Stored data entries:
╭──

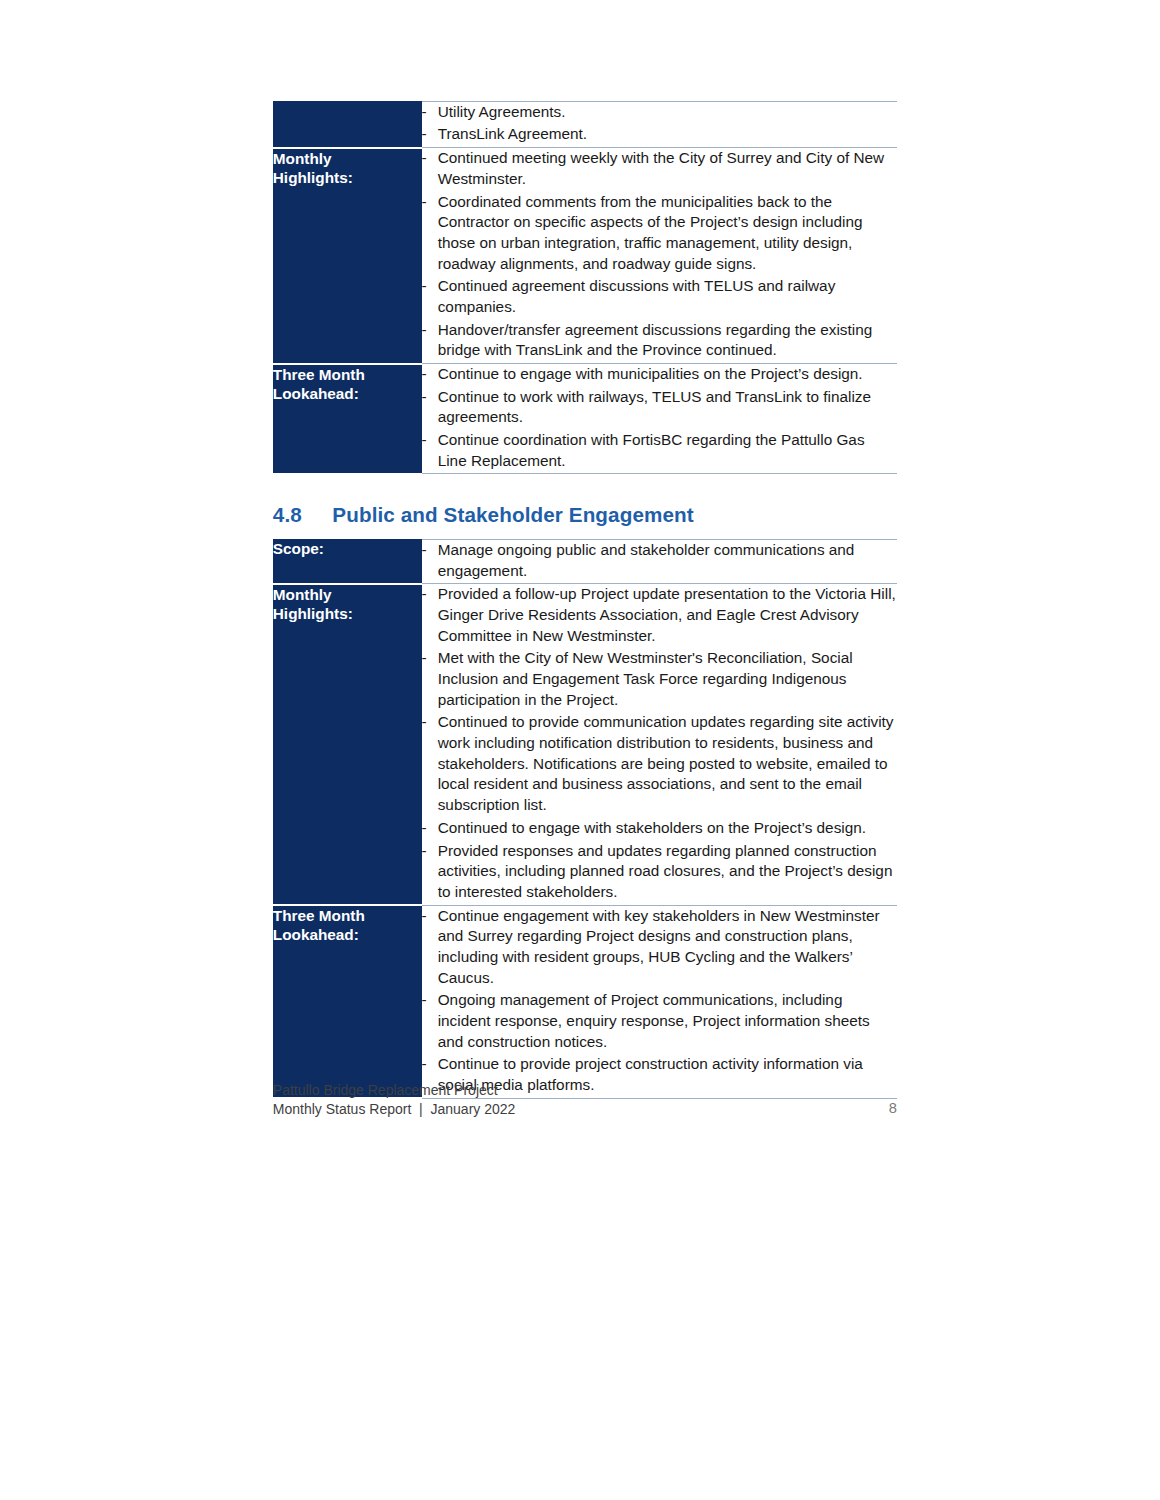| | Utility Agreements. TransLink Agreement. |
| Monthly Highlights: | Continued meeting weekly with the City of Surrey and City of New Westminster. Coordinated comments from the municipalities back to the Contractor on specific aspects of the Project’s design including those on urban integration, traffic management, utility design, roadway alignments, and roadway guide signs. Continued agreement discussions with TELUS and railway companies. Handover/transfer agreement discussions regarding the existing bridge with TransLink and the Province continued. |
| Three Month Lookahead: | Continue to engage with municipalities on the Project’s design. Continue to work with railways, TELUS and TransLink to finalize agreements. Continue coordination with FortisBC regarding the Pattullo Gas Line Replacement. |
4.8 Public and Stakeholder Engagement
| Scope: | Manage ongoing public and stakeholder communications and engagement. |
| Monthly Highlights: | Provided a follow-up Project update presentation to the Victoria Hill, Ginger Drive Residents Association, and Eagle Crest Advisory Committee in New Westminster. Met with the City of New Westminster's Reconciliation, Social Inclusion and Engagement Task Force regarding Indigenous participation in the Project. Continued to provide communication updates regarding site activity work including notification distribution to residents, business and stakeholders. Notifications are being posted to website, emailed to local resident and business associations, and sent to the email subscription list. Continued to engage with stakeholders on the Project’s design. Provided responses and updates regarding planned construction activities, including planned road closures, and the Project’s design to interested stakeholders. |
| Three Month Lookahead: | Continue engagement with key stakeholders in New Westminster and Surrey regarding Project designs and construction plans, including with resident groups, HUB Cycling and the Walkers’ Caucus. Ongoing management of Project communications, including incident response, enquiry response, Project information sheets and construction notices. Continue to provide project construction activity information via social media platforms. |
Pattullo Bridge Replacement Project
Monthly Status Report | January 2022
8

╰──

# INSTRUCTIONS FOR THE TASK:
The lines sought are those in the data above that include the string "Pattullo"; copy each one.

# ANSWER:
| Three Month Lookahead: | Continue to engage with municipalities on the Project’s design. Continue to work with railways, TELUS and TransLink to finalize agreements. Continue coordination with FortisBC regarding the Pattullo Gas Line Replacement. |
Pattullo Bridge Replacement Project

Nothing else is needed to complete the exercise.